# [Factorization] Factorization of Square factors

• Mar 4th 2010, 01:29 AM
Cthul
[Factorization] Factorization of Square factors
How do I factorize (further) this? I do not understand the steps, I know the answer although.

The question goes:

1)
(x-b)^2-x+b

=(x-b)^2-(x-b)
=(x-b)(x-b-1)

I do not understand the steps from 2nd to 3rd.

2)
x^2-y^2-(x-y)^2

=(x-y)(x+y)-(x-y)^2
=(x-y)[x+y-(x-y)]
=(x-y)(x+y-x+y)
=(x-y)(2y)
=2y(x-y)

I do not get the step from 1 to 2.

Explanation would be appreciated.
• Mar 4th 2010, 01:40 AM
u2_wa
Quote:

Originally Posted by Cthul
How do I factorize (further) this? I do not understand the steps, I know the answer although.

The question goes:

1)
(x-b)^2-x+b

=(x-b)^2-(x-b)
=(x-b)(x-b-1)

I do not understand the steps from 2nd to 3rd.

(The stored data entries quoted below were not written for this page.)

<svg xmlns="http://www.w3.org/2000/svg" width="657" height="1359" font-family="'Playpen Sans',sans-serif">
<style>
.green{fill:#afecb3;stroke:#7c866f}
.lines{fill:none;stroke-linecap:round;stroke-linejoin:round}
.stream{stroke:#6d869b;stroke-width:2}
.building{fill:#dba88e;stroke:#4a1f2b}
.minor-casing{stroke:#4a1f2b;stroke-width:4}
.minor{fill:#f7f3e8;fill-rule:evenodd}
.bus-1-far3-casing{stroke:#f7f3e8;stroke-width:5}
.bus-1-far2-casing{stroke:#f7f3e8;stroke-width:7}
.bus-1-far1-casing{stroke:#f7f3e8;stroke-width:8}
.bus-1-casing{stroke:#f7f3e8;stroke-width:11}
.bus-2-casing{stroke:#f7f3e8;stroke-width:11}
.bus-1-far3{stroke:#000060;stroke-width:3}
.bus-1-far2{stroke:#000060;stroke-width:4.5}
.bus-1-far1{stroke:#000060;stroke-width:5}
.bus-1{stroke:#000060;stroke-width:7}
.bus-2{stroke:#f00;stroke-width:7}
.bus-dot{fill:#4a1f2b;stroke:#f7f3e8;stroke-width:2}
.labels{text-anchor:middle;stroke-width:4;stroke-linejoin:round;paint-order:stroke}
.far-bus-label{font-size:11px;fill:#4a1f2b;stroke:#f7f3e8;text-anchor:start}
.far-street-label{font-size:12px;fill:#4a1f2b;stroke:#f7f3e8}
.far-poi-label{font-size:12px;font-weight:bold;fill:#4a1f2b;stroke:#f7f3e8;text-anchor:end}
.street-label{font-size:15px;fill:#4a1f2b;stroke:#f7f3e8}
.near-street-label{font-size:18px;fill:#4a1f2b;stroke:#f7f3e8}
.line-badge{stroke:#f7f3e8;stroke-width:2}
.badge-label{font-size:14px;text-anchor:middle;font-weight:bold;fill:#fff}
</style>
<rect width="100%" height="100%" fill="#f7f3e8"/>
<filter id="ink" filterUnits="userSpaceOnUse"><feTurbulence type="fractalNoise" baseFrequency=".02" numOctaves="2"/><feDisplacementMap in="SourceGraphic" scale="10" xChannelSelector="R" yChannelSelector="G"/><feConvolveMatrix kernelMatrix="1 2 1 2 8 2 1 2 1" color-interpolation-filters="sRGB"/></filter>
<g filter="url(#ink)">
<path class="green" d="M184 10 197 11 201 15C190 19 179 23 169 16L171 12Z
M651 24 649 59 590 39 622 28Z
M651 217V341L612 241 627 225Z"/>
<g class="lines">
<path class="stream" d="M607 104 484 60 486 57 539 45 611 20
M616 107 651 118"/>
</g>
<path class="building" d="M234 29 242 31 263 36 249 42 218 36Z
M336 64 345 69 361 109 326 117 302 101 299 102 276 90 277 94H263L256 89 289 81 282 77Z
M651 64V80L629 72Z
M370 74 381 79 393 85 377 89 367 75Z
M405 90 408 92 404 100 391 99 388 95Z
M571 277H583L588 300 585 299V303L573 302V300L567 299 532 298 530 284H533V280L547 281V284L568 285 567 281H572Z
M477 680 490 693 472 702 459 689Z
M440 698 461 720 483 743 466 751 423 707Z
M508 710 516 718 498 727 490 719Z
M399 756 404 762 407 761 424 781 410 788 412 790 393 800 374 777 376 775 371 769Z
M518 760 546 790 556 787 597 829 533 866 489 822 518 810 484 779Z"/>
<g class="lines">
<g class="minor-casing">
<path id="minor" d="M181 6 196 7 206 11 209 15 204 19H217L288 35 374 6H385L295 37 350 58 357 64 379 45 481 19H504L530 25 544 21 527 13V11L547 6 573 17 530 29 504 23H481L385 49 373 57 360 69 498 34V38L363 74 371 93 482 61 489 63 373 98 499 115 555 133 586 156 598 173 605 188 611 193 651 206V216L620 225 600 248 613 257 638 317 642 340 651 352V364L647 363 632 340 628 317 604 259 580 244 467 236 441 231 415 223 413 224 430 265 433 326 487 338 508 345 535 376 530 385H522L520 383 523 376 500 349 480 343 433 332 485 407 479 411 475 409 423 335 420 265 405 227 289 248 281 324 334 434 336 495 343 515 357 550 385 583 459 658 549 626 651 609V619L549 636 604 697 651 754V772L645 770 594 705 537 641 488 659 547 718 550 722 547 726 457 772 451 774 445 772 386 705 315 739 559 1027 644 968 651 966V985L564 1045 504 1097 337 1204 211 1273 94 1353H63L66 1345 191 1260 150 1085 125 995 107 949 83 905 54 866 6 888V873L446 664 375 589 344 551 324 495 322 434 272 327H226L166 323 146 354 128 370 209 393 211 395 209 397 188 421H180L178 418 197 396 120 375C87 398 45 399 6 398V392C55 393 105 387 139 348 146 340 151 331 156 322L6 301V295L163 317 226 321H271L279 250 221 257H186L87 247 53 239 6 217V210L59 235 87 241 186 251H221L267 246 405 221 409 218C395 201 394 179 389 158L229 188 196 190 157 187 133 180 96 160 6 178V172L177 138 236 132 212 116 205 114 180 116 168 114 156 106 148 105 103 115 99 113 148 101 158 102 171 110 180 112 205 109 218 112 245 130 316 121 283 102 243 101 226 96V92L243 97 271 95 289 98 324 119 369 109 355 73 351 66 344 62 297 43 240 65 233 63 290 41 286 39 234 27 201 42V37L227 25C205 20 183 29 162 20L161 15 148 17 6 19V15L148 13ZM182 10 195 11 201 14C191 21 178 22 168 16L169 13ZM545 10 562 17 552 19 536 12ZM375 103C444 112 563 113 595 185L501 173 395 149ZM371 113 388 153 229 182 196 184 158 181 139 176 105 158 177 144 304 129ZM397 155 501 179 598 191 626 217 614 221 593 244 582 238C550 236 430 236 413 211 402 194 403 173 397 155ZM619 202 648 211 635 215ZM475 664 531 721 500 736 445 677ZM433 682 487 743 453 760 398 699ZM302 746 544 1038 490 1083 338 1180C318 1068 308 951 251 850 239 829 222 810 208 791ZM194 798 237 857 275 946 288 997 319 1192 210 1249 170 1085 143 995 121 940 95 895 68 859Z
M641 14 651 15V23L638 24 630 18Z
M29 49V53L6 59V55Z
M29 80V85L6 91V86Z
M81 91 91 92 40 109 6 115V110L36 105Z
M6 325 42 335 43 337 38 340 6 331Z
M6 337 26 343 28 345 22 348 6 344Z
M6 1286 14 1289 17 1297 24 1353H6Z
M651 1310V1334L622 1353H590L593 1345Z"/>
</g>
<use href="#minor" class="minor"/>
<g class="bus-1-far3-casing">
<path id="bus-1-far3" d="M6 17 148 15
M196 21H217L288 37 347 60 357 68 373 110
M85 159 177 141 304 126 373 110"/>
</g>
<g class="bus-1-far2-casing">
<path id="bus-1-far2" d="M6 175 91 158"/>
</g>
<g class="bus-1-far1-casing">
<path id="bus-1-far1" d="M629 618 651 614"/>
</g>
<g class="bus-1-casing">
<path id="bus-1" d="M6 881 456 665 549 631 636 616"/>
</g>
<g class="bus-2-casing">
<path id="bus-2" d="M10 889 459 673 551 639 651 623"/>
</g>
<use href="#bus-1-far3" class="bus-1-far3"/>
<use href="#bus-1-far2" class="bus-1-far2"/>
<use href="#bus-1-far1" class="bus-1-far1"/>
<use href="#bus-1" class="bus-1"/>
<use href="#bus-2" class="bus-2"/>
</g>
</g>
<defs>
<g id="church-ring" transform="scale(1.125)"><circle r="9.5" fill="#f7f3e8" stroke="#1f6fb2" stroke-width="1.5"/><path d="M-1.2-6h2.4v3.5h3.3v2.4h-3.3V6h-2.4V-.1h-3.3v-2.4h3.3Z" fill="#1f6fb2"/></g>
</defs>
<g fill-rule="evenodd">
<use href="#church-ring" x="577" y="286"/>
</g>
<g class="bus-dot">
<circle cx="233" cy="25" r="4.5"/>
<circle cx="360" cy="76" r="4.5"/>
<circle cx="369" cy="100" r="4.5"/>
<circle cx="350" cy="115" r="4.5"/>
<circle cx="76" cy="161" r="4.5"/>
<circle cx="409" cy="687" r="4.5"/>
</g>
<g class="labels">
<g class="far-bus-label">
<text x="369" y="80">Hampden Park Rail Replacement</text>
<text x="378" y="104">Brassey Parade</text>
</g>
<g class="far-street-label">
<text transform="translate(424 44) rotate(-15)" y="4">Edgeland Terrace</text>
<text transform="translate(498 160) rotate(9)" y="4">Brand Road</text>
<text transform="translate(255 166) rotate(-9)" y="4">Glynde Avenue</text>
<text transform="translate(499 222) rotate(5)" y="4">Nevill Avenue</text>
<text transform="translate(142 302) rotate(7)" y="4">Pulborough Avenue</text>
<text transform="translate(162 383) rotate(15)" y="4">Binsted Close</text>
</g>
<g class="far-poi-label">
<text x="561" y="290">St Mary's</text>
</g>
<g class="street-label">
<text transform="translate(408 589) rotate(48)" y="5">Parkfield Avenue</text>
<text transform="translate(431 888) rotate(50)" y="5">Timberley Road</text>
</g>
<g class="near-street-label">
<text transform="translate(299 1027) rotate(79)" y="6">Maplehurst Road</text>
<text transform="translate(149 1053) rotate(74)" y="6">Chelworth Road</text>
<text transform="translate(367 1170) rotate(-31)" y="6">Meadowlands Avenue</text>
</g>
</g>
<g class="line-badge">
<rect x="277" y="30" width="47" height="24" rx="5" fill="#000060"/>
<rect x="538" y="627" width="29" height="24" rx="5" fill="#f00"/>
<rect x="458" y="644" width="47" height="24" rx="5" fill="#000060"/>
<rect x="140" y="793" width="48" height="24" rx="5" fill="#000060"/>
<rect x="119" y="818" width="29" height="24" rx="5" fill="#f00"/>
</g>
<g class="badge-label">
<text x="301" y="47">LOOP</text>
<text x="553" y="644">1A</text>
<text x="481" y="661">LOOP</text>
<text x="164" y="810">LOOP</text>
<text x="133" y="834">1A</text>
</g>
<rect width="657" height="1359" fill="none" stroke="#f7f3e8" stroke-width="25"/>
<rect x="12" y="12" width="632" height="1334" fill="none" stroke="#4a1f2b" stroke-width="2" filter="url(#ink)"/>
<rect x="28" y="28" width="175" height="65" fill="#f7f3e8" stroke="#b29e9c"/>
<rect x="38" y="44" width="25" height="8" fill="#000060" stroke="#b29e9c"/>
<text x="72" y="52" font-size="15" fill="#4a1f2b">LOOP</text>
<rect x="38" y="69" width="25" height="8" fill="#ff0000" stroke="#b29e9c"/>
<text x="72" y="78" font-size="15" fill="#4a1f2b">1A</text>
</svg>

Explanation would be appreciated.

Suppose the equation is as such: \$\displaystyle a^2-a\$
To simplify it take \$\displaystyle a\$ common i.e \$\displaystyle a(a-1)\$

In the same way take \$\displaystyle (x-b)\$ common from \$\displaystyle (x-b)^2-(x-b)\$ i.e
\$\displaystyle (x-b)[(x-b)-1]\$.

You could also do it by substituting \$\displaystyle a\$ with \$\displaystyle (x-b)\$ in equation \$\displaystyle a(a-1)=(x-b)[(x-b)-1]\$

Hope this helps!!!
• Mar 4th 2010, 01:49 AM
u2_wa
Quote:

Originally Posted by Cthul
How do I factorize (further) this? I do not understand the steps, I know the answer although.

2)
x^2-y^2-(x-y)^2

=(x-y)(x+y)-(x-y)^2
=(x-y)[x+y-(x-y)]
=(x-y)(x+y-x+y)
=(x-y)(2y)
=2y(x-y)

I do not get the step from 1 to 2.

Explanation would be appreciated.

Do you know this identity \$\displaystyle (a+b)(a-b)=a^2-b^2\$

To solve this equation :\$\displaystyle \color{red}x^2-y^2\color{black}-(x-y)^2\$

\$\displaystyle \color{red}(x+y)(x-y)\color{black}-(x-y)^2\$

Hope this helps!!